Pictures stay out; print the rest of the listing below exactly as it stands.
*** DATA EXCERPT ***
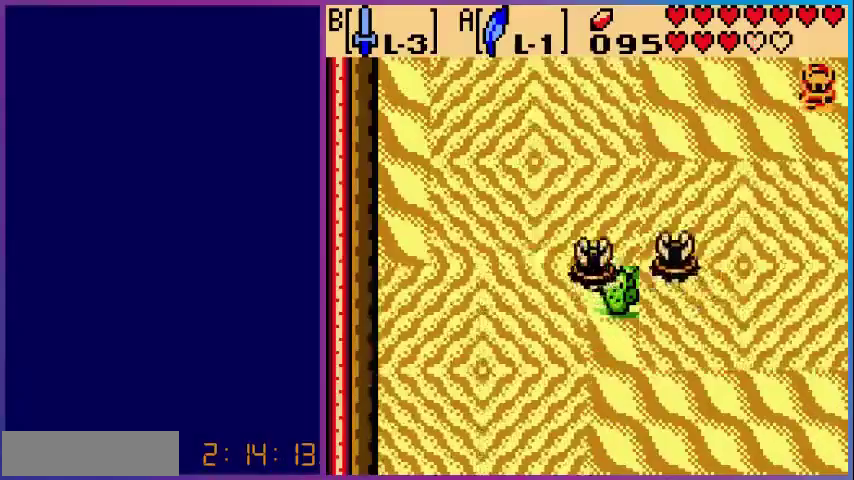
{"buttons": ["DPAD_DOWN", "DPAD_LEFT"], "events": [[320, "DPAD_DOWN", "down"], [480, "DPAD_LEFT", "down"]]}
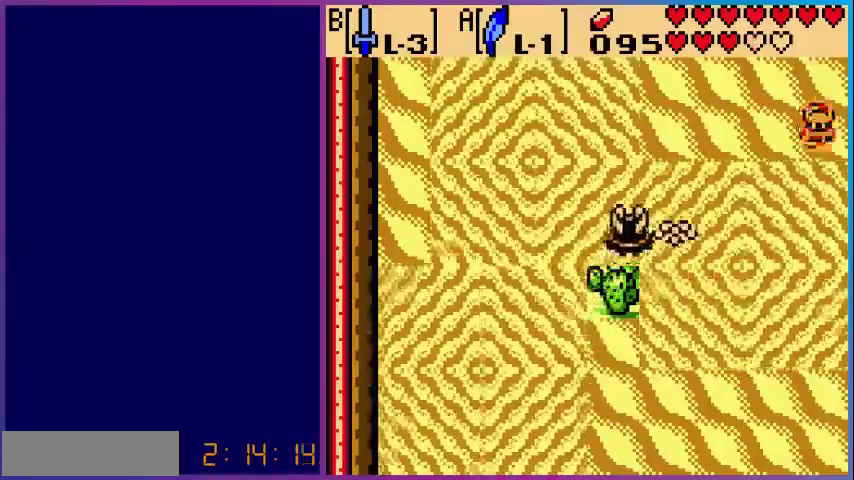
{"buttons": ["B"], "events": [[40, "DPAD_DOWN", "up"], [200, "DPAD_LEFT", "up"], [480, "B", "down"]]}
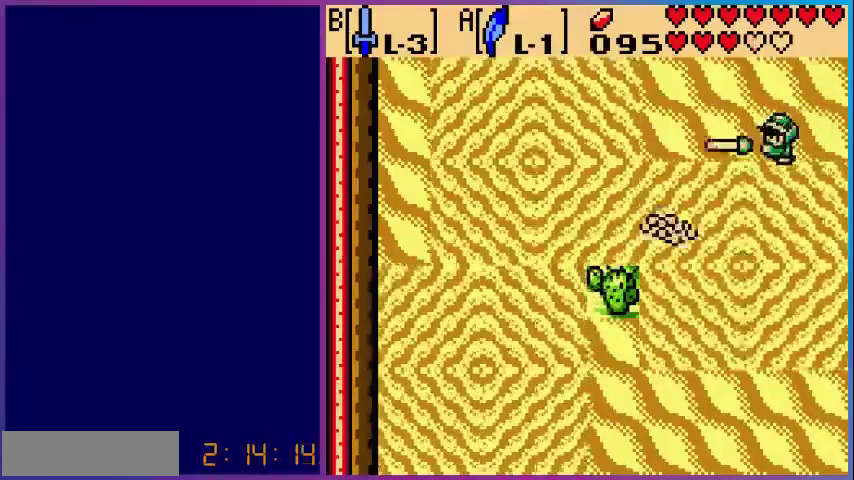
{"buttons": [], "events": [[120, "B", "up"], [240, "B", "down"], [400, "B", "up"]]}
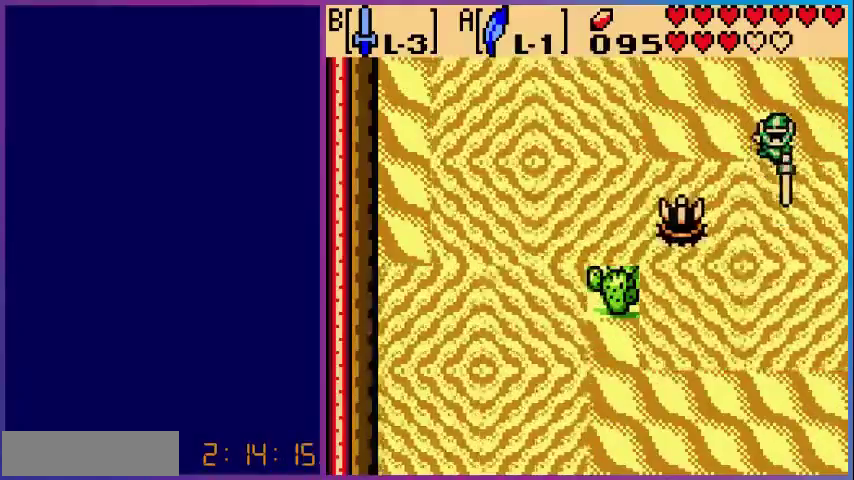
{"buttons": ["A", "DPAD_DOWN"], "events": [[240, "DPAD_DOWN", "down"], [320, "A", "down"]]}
*** End of DATA EXCERPT ***
=== SOLUTION TO THIS EXERCISE ===
{"buttons": ["DPAD_DOWN", "DPAD_LEFT"], "events": [[320, "DPAD_DOWN", "down"], [480, "DPAD_LEFT", "down"]]}
{"buttons": ["B"], "events": [[40, "DPAD_DOWN", "up"], [200, "DPAD_LEFT", "up"], [480, "B", "down"]]}
{"buttons": [], "events": [[120, "B", "up"], [240, "B", "down"], [400, "B", "up"]]}
{"buttons": ["A", "DPAD_DOWN"], "events": [[240, "DPAD_DOWN", "down"], [320, "A", "down"]]}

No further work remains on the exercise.